Showing posts with label Comprehension-based language learning. Show all posts
Showing posts with label Comprehension-based language learning. Show all posts

Sunday, 3 January 2016

Comprehension-based learning and the Roles of Output in language learning (Peter Skehan)

Roles of Output in language learning
  1. To generate better input: good output serves as good input.
  2. To force syntactic processing: awareness of need to produce speech makes better listeners of the means by which meaning is communicated. Syntax, etc. It causes input and listening to be used more effectively for interlanguage development.
  3. To test hypotheses: speaker can control the agenda, take risks, look for feedback on the points of doubt in his/her developing grammar. This makes learning more efficient, because speaker can build upon the feedback.
  4. To develop automaticity: real time speaking needs speed in processing. Linking utterances automatically reduces/saves processing time and spares the same for planning responses in speaking. Fluency comes by practice. (In languages where morphology (word order, etc.) plays a vital role, speaking helps faster learning.)
  5. To develop discourse skills: to be an effective communicator, it is not enough to have sentence construction skills. Participation in discourse is the only means by which these skills can be achieved. 
  6. To develop a personal voice: One needs to steer conversations along the interests of the speaker, finding ways of expression to mean what one wants to mean.
Importance of output
The points above detail the inadequacy of simple listening for language learning.

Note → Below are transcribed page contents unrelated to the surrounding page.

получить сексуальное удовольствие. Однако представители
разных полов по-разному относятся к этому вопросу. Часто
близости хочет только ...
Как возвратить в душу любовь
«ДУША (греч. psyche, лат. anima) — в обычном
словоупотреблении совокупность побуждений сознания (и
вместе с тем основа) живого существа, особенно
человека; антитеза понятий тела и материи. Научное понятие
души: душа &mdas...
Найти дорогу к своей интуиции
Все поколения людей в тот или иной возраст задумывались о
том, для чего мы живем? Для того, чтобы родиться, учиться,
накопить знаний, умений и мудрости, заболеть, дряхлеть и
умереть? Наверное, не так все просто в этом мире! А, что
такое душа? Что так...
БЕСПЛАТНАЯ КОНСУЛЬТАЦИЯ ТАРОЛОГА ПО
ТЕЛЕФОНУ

But is output sufficient as an efficient language learning tool?

Skehan says that the points above indicate that output is an efficient agent in learning language. Output has a central role in promoting interlanguage development by forcing syntactic processing, testing hypotheses, and developing automaticity. These stand for fluency and form.


The place of comprehension in language learning

It has been a subject of discussion as to why while first language learning almost always leads to success, second language learning doesn't have a great success rate. ELT has experimented various alternatives to methods of teaching and learning. It also has checked if approaches that connect first language acquisition to second language learning hold out any promise at all.

One such approach is comprehension-driven learning. This states that under the right conditions, second language development can happen simply as a result of exposure to meaningful input. One of the claims made by Peter Skehan (2014, 11) is that instructional activities that give importance to meaning (both comprehension- or production - based) may make learners to rely on strategies for communication that result in bypassing of the form of language.

Comprehension in Language Learning
Krashen is the one who has given much to comprehension-based language development. He said that comprehensible input is the basis for interlanguage development and change. He also said that such change has the potential to be carried over to production stage as well. In short, listening leads to learning how to speak. Krashen's argument is that the predictable context implies that what is said is a commentary of what is understood. This results in the expansion of interlanguage by the context-to-language connection involved. He quotes examples such as immersion education where learner has a lot of content based input available, and has freedom to develop at her/his pace. Studies have shown that such learners have much higher rates of achievements than those from traditional methods.

But criticism says that there is a contrast between the receptive and productive skills of learners of comprehension-based methods such as immersion education. They may have excellent comprehension skills, but may not be as good in production skills. Their errors can be persistent in speaking and writing even after years of instruction.

Strategies of comprehension
Native speaker uses a range of comprehension strategies (syntactic and semantic) in listening. It is probabilistic in nature, and does not follow any sort of deterministic model. That is, they don't use any linguistic model but use a variety of strategies.

Skehan (14) gives an outline of comprehension as dependent on three main sources of knowledge.
1. Schematic knowledge: Background and procedural knowledge
2. Contextual knowledge: situation and co-text
3. Systemic knowledge: syntactic, semantic and morphological knowledge

That is, we don't depend entirely on systemic knowledge to make meaning- we draw from context and schematic knowledge as well. Comprehension is in short a mixture of bottom-up and top-down processes. When we use top-down approaches more, our dependence on visual and auditory stimulus is reduced.

The implication is that comprehension process can be partly detached from syntactic system and form production. It may be considered partly an autonomous skill, whose development does not automatically transfer to other areas. An effective comprehender may be an effective strategy user, but not someone who extracts syntactic inferences from the language being processed. In short, comprehension may leave interlanguage untouched!

In case of second/foreign language learner, he/she already has schematic knowledge in place (first language), but lack systemic knowledge. When they face comprehension problems, they are likely to use schematic and contextual knowledge to overcome their systemic limitations. Therefore, the need to use interlanguage is reduced. Also, chances of interlanguage change and development is less.

The conclusion is, most people don't learn a second language by simply listening to it!

Krashen's claim regarding comprehension strategies was that language input is necessary, sufficient and efficient, and would lead to effective comprehension, and production. His claim also includes the fact that interlanguage will also be affected, and changed in the process. In fact, it is this second claim that makes his first claim interesting and worth discussion.


Reference and Source

Skehan, Peter. A Cognitive Approach to Language Learning, Oxford University Press, New York, 2014.